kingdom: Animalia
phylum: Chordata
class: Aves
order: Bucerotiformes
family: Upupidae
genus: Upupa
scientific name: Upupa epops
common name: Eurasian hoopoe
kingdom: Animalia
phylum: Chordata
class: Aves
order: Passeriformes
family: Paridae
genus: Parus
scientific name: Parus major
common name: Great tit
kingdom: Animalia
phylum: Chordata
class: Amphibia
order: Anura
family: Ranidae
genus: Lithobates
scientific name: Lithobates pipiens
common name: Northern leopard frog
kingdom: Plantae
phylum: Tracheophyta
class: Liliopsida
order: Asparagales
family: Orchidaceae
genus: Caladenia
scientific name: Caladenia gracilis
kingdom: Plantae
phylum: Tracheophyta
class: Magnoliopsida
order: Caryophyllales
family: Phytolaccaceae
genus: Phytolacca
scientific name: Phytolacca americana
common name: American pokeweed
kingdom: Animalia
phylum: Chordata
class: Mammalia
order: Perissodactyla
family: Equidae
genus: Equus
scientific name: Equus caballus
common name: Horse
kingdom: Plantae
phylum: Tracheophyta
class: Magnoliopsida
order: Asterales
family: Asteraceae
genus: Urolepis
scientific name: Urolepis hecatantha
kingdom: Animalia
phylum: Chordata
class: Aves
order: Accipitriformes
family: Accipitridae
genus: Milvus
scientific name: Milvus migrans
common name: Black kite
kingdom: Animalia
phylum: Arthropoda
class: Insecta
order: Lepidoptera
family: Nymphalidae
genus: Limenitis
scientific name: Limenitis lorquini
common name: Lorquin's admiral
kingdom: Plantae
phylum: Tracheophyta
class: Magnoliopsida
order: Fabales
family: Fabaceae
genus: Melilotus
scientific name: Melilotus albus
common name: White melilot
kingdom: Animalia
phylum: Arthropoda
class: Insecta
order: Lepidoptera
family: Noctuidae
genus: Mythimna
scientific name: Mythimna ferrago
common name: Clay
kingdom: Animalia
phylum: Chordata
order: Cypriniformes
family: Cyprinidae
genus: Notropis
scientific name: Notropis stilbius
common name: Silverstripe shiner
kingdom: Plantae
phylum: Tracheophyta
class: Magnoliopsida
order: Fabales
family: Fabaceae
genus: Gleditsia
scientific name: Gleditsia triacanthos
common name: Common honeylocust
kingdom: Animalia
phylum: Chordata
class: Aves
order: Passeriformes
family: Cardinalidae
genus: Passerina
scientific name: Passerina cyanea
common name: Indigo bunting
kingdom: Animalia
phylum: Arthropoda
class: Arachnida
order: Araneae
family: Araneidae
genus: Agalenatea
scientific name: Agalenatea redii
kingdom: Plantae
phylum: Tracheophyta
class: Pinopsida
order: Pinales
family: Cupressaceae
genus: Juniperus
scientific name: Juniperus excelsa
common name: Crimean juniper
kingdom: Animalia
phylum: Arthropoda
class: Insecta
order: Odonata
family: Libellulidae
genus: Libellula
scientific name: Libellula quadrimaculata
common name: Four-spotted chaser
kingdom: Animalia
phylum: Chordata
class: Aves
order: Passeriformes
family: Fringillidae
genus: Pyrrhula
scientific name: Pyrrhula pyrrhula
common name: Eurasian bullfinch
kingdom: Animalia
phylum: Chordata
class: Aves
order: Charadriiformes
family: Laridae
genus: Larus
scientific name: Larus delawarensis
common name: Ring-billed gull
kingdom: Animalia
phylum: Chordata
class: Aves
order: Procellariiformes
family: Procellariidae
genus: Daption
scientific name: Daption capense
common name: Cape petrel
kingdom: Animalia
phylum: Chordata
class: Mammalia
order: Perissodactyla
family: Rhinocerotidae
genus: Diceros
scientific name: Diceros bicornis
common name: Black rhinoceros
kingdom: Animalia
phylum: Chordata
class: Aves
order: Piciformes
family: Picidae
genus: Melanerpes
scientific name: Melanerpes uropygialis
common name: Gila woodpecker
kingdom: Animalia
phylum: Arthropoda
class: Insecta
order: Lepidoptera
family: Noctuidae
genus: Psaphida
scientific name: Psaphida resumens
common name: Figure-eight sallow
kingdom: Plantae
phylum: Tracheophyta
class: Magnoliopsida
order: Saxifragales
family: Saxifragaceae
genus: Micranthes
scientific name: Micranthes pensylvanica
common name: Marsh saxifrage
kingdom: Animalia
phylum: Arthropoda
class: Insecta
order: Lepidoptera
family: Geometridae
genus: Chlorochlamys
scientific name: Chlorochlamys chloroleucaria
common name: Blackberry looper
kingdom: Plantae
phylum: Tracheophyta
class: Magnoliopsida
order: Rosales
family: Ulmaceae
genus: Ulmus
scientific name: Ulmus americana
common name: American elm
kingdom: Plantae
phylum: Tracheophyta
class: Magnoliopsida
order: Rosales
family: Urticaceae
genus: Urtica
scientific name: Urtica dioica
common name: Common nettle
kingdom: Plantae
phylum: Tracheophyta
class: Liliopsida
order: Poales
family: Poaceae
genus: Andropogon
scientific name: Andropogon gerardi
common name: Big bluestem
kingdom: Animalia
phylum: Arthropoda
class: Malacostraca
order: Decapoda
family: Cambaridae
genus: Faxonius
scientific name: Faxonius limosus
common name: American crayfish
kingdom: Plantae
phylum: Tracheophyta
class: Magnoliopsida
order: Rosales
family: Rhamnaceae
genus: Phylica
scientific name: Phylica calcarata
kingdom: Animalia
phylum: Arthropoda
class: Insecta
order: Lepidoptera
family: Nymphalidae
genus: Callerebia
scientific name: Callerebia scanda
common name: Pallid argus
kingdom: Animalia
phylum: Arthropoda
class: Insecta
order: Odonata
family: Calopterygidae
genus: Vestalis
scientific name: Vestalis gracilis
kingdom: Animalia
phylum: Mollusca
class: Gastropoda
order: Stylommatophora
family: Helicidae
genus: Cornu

_ _ _

Task to carry out —
Give the data above again with every "scientific name" swapped for "Latin name" and nothing else changed.

In response —
kingdom: Animalia
phylum: Chordata
class: Aves
order: Bucerotiformes
family: Upupidae
genus: Upupa
Latin name: Upupa epops
common name: Eurasian hoopoe
kingdom: Animalia
phylum: Chordata
class: Aves
order: Passeriformes
family: Paridae
genus: Parus
Latin name: Parus major
common name: Great tit
kingdom: Animalia
phylum: Chordata
class: Amphibia
order: Anura
family: Ranidae
genus: Lithobates
Latin name: Lithobates pipiens
common name: Northern leopard frog
kingdom: Plantae
phylum: Tracheophyta
class: Liliopsida
order: Asparagales
family: Orchidaceae
genus: Caladenia
Latin name: Caladenia gracilis
kingdom: Plantae
phylum: Tracheophyta
class: Magnoliopsida
order: Caryophyllales
family: Phytolaccaceae
genus: Phytolacca
Latin name: Phytolacca americana
common name: American pokeweed
kingdom: Animalia
phylum: Chordata
class: Mammalia
order: Perissodactyla
family: Equidae
genus: Equus
Latin name: Equus caballus
common name: Horse
kingdom: Plantae
phylum: Tracheophyta
class: Magnoliopsida
order: Asterales
family: Asteraceae
genus: Urolepis
Latin name: Urolepis hecatantha
kingdom: Animalia
phylum: Chordata
class: Aves
order: Accipitriformes
family: Accipitridae
genus: Milvus
Latin name: Milvus migrans
common name: Black kite
kingdom: Animalia
phylum: Arthropoda
class: Insecta
order: Lepidoptera
family: Nymphalidae
genus: Limenitis
Latin name: Limenitis lorquini
common name: Lorquin's admiral
kingdom: Plantae
phylum: Tracheophyta
class: Magnoliopsida
order: Fabales
family: Fabaceae
genus: Melilotus
Latin name: Melilotus albus
common name: White melilot
kingdom: Animalia
phylum: Arthropoda
class: Insecta
order: Lepidoptera
family: Noctuidae
genus: Mythimna
Latin name: Mythimna ferrago
common name: Clay
kingdom: Animalia
phylum: Chordata
order: Cypriniformes
family: Cyprinidae
genus: Notropis
Latin name: Notropis stilbius
common name: Silverstripe shiner
kingdom: Plantae
phylum: Tracheophyta
class: Magnoliopsida
order: Fabales
family: Fabaceae
genus: Gleditsia
Latin name: Gleditsia triacanthos
common name: Common honeylocust
kingdom: Animalia
phylum: Chordata
class: Aves
order: Passeriformes
family: Cardinalidae
genus: Passerina
Latin name: Passerina cyanea
common name: Indigo bunting
kingdom: Animalia
phylum: Arthropoda
class: Arachnida
order: Araneae
family: Araneidae
genus: Agalenatea
Latin name: Agalenatea redii
kingdom: Plantae
phylum: Tracheophyta
class: Pinopsida
order: Pinales
family: Cupressaceae
genus: Juniperus
Latin name: Juniperus excelsa
common name: Crimean juniper
kingdom: Animalia
phylum: Arthropoda
class: Insecta
order: Odonata
family: Libellulidae
genus: Libellula
Latin name: Libellula quadrimaculata
common name: Four-spotted chaser
kingdom: Animalia
phylum: Chordata
class: Aves
order: Passeriformes
family: Fringillidae
genus: Pyrrhula
Latin name: Pyrrhula pyrrhula
common name: Eurasian bullfinch
kingdom: Animalia
phylum: Chordata
class: Aves
order: Charadriiformes
family: Laridae
genus: Larus
Latin name: Larus delawarensis
common name: Ring-billed gull
kingdom: Animalia
phylum: Chordata
class: Aves
order: Procellariiformes
family: Procellariidae
genus: Daption
Latin name: Daption capense
common name: Cape petrel
kingdom: Animalia
phylum: Chordata
class: Mammalia
order: Perissodactyla
family: Rhinocerotidae
genus: Diceros
Latin name: Diceros bicornis
common name: Black rhinoceros
kingdom: Animalia
phylum: Chordata
class: Aves
order: Piciformes
family: Picidae
genus: Melanerpes
Latin name: Melanerpes uropygialis
common name: Gila woodpecker
kingdom: Animalia
phylum: Arthropoda
class: Insecta
order: Lepidoptera
family: Noctuidae
genus: Psaphida
Latin name: Psaphida resumens
common name: Figure-eight sallow
kingdom: Plantae
phylum: Tracheophyta
class: Magnoliopsida
order: Saxifragales
family: Saxifragaceae
genus: Micranthes
Latin name: Micranthes pensylvanica
common name: Marsh saxifrage
kingdom: Animalia
phylum: Arthropoda
class: Insecta
order: Lepidoptera
family: Geometridae
genus: Chlorochlamys
Latin name: Chlorochlamys chloroleucaria
common name: Blackberry looper
kingdom: Plantae
phylum: Tracheophyta
class: Magnoliopsida
order: Rosales
family: Ulmaceae
genus: Ulmus
Latin name: Ulmus americana
common name: American elm
kingdom: Plantae
phylum: Tracheophyta
class: Magnoliopsida
order: Rosales
family: Urticaceae
genus: Urtica
Latin name: Urtica dioica
common name: Common nettle
kingdom: Plantae
phylum: Tracheophyta
class: Liliopsida
order: Poales
family: Poaceae
genus: Andropogon
Latin name: Andropogon gerardi
common name: Big bluestem
kingdom: Animalia
phylum: Arthropoda
class: Malacostraca
order: Decapoda
family: Cambaridae
genus: Faxonius
Latin name: Faxonius limosus
common name: American crayfish
kingdom: Plantae
phylum: Tracheophyta
class: Magnoliopsida
order: Rosales
family: Rhamnaceae
genus: Phylica
Latin name: Phylica calcarata
kingdom: Animalia
phylum: Arthropoda
class: Insecta
order: Lepidoptera
family: Nymphalidae
genus: Callerebia
Latin name: Callerebia scanda
common name: Pallid argus
kingdom: Animalia
phylum: Arthropoda
class: Insecta
order: Odonata
family: Calopterygidae
genus: Vestalis
Latin name: Vestalis gracilis
kingdom: Animalia
phylum: Mollusca
class: Gastropoda
order: Stylommatophora
family: Helicidae
genus: Cornu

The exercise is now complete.